> WHAT YOU SHOULD DO
Copy out the part of the RADIUSaaS authentication FAQ that opens with the words "This is difficult" and closes with "answer from RaaS.", substituting "wireless controller" for every "network controller".

> SELECTED EXCERPT
┏━━
General

Authentication

How often is a device typically authenticating against RADIUSaaS?

This is difficult to answer as it depends on the behavior of your users, clients and networking gear (APs, NACs, switches). Additionally, it is important to note that RADIUSaaS will neither

  • trigger an authentication, nor

  • send a termination request via its accounting port to the client, potentially triggering a re-authentication.

If you feel your devices are authenticating very frequently (multiple times an hour) without the user constantly restarting the client, then this could be for the following reasons:

  • The network controller doesn't authenticate the client fast enough for the client to join the network, so the client attempts to authenticate again. Check the network controller to see if/when it is receiving an answer from RaaS.

  • The network controller is re-initiating authentication. Check the network controller for what might be causing this.

RADIUSaaS Admin Portal

How can I add the RADIUSaaS Admin Portal to My Apps?
┗━━
> INFORMATION SHOWN
┏━━
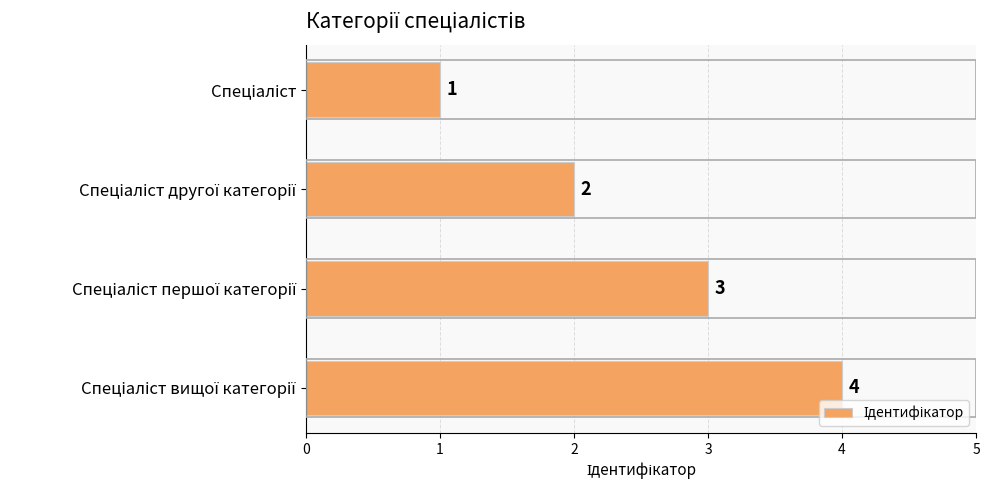

What is the sum of all values?

10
┗━━
> ANSWER BOX
This is difficult to answer as it depends on the behavior of your users, clients and networking gear (APs, NACs, switches). Additionally, it is important to note that RADIUSaaS will neither

  • trigger an authentication, nor

  • send a termination request via its accounting port to the client, potentially triggering a re-authentication.

If you feel your devices are authenticating very frequently (multiple times an hour) without the user constantly restarting the client, then this could be for the following reasons:

  • The wireless controller doesn't authenticate the client fast enough for the client to join the network, so the client attempts to authenticate again. Check the wireless controller to see if/when it is receiving an answer from RaaS.